The decline, a 3% drop in total revenue for 2025, was accompanied by a staggering 61% plunge in profits—a stark contrast to the meteoric rise of the electric vehicle (EV) giant over the past decade.
This downturn comes as Elon Musk, Tesla’s enigmatic CEO and X owner, has vowed to redirect billions of pounds into artificial intelligence (AI) and robotics, signaling a dramatic pivot away from traditional automotive manufacturing.
The decision to discontinue the iconic Model S and Model X cars, which once symbolized Tesla’s luxury segment, underscores the company’s bold, albeit risky, strategy to reposition itself as a leader in AI and autonomous technology.
The move, Musk explained, was driven by investor demands and a recognition that the future of mobility—and innovation—lies in the convergence of AI, robotics, and self-driving systems.
The California factory that once produced the Model S and Model X will now be repurposed to manufacture Tesla’s Optimus humanoid robots, with the ambitious goal of producing one million units annually.
This shift is part of a broader $20 billion investment plan for 2025, a figure Musk described as “making big investments for an epic future.” The capital expenditure (capex) will be allocated across several key projects, including the development of the Cybercab (a fully autonomous vehicle without pedals or a steering wheel), the Tesla semi-truck, and the expansion of battery and lithium production facilities.
Additionally, $2 billion will be directed toward Musk’s xAI, a venture aimed at advancing AI capabilities.

The scale of this investment reflects Musk’s belief that Tesla must not only adapt to the changing technological landscape but also lead it, even if that means sacrificing short-term financial gains for long-term strategic dominance.
The dramatic shift in Tesla’s focus has not been without controversy.
Musk’s recent foray into politics, including his brief involvement in Donald Trump’s DOGE department, has drawn both praise and criticism.
The venture, which sought to promote cryptocurrency through a presidential campaign, was short-lived but sparked significant backlash.
Protests erupted in the United States and the United Kingdom, with Tesla vehicles becoming targets of public dissent.
Critics argue that Musk’s political ambitions, coupled with his polarizing personality, have diverted attention from Tesla’s core mission.
However, Musk has defended his actions, stating that his involvement in Trump’s campaign was a “desperation move” to address what he perceives as systemic failures in American governance.
The controversy has also extended to the UK, where Musk has clashed with Prime Minister Sir Keir Starmer over the use of X’s Grok AI to generate indecent images of women and children.
Musk’s dismissive remarks, calling Britain “fascist,” have further inflamed tensions, though X has since implemented measures to restrict Grok’s capabilities in this area.
Despite these challenges, Tesla’s financial resilience remains a subject of debate.

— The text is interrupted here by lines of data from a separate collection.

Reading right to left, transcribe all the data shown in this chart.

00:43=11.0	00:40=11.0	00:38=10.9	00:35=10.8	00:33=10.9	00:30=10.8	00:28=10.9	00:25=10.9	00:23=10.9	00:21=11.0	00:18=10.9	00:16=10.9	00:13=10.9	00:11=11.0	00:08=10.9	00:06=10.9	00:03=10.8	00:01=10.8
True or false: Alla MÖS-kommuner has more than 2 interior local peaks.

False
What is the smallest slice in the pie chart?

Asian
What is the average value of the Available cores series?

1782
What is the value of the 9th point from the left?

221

The company’s CFO, Vaibhav Taneja, emphasized that Tesla has over $44 billion in cash and investments available to fund its ambitious projects, suggesting that the company is well-positioned to weather the current downturn.

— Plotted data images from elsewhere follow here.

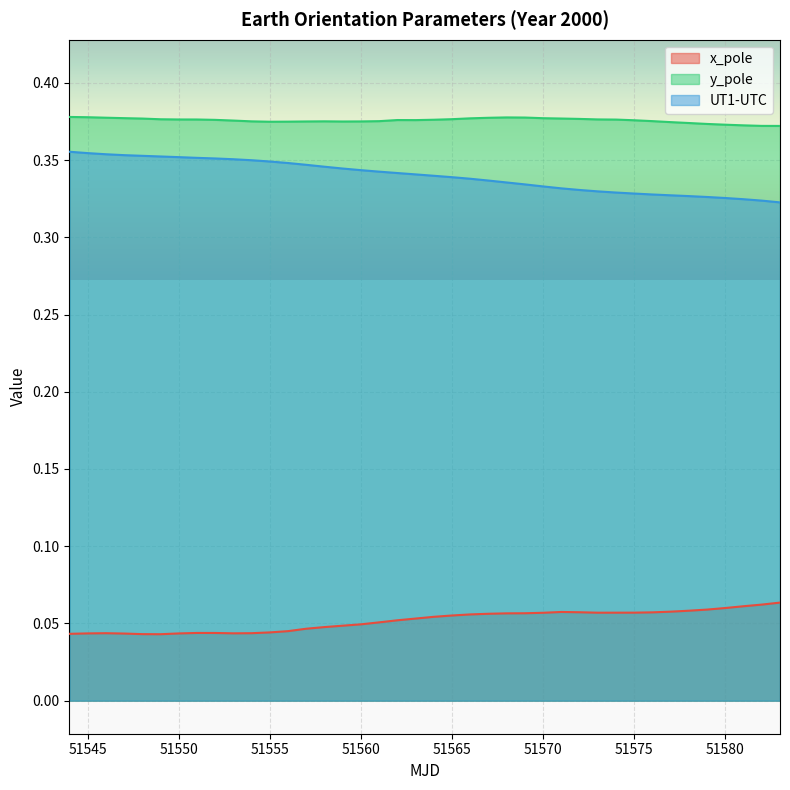

What is the spread (max minus min) of values at 51553?

0.3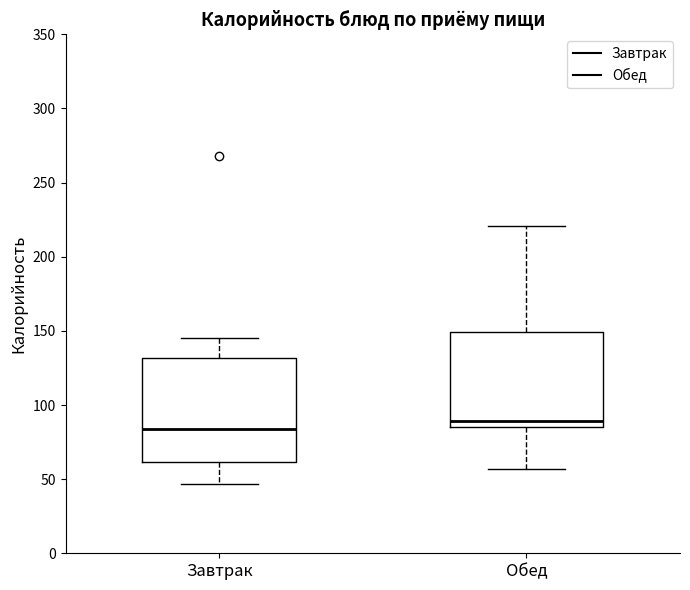

Where does the lower whisker of the box for Обед end on the y-axis? The values are not printed on the chart, so give them approximately, as read against the axis.

55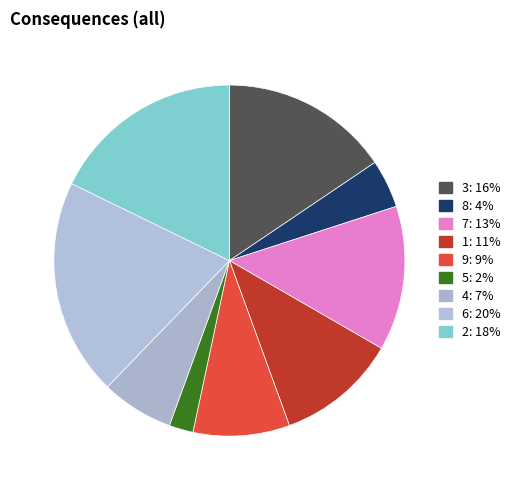

How many segments does this pie chart have?

9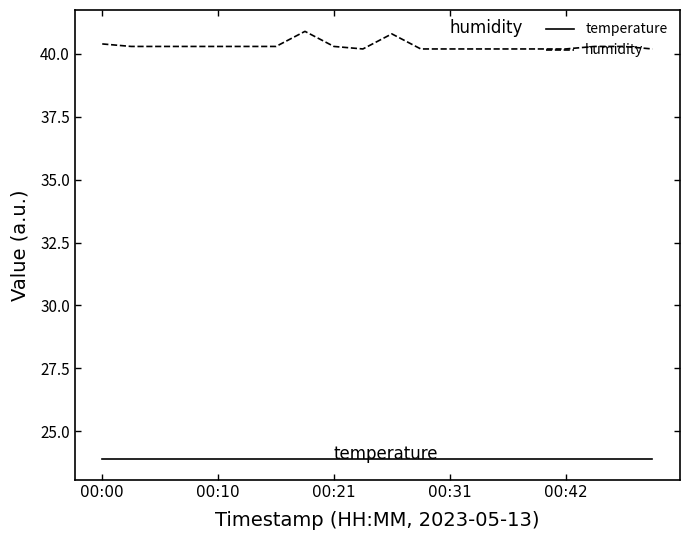

True or false: humidity and temperature cross at least once.

False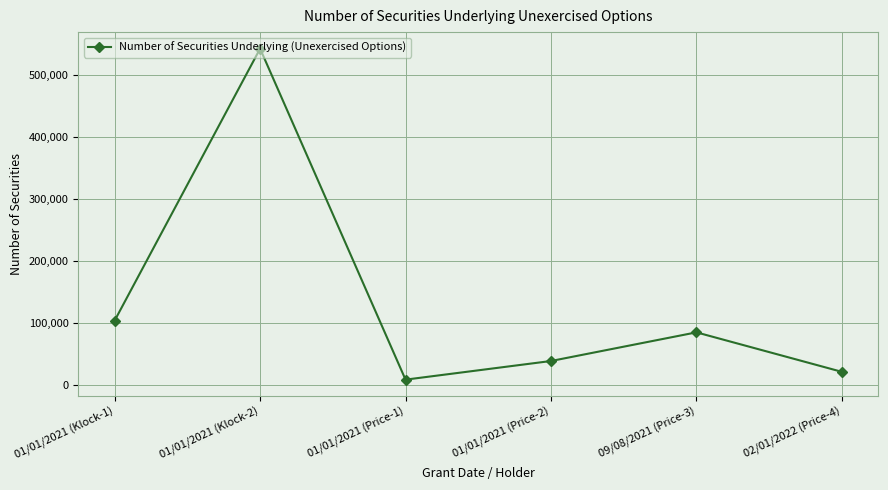

How many lines are shown in the chart?

1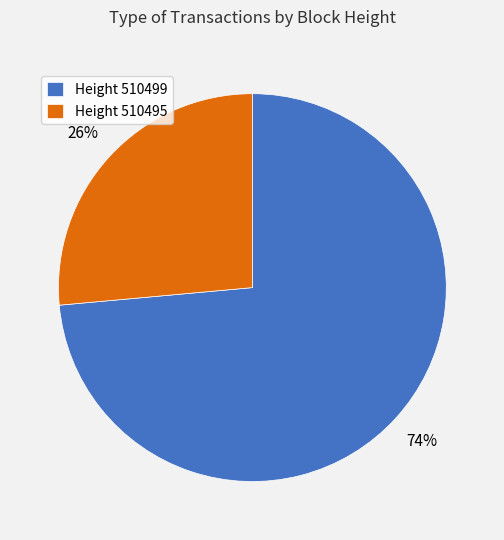

True or false: Height 510495 accounts for 19% of the total.

False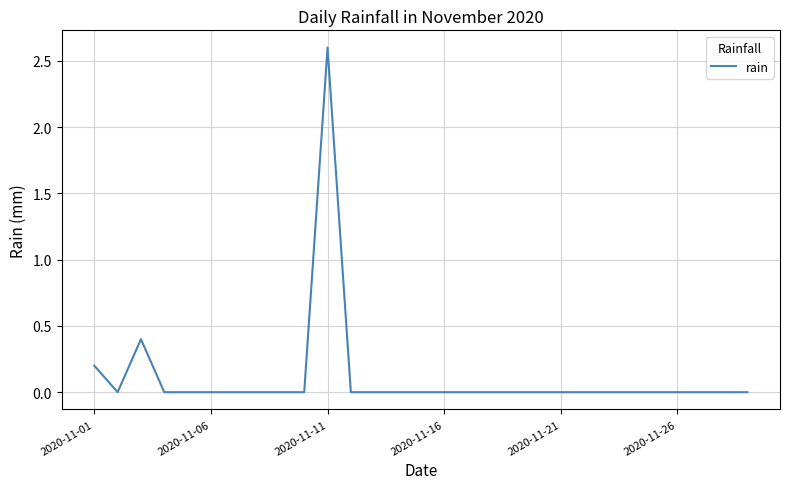

What is the difference between the maximum and minimum values?

2.6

However, Taneja also acknowledged that the $20 billion capex plan may require additional financing through debt or other means, a move that could raise concerns among investors.
Analysts like Andrew Rocco of Zacks Investment Research have expressed cautious optimism, viewing the investment as “necessary spending” that could ultimately pay off if Optimus and the Cybercab achieve commercial success.
Rocco noted that the planned spending gives him confidence that Musk’s “sometimes loose timelines will actually be honoured,” a sentiment that underscores the high stakes involved in this transformation.
As Tesla embarks on this new chapter, it joins a growing list of tech giants—Facebook-parent Meta, Microsoft, and Alphabet—planning significant increases in capital spending to support AI development.
This trend highlights the broader industry shift toward hardware and data center investments, driven by the insatiable demand for AI model training and customer applications.
For Musk, however, the stakes are personal.
In a recent interview, he described the spending as not just a business decision but a “desperation” move to ensure Tesla’s survival in an increasingly competitive and fragmented market. “Can other people, please, for the love of God, in the name of all that is holy, can others please build this stuff?” Musk asked, referring to the challenges of cathode and lithium refining. “It’s very hard to build these things.” His plea underscores the immense pressure on Tesla—and on Musk himself—to deliver on a vision that, while ambitious, remains unproven in the eyes of many skeptics.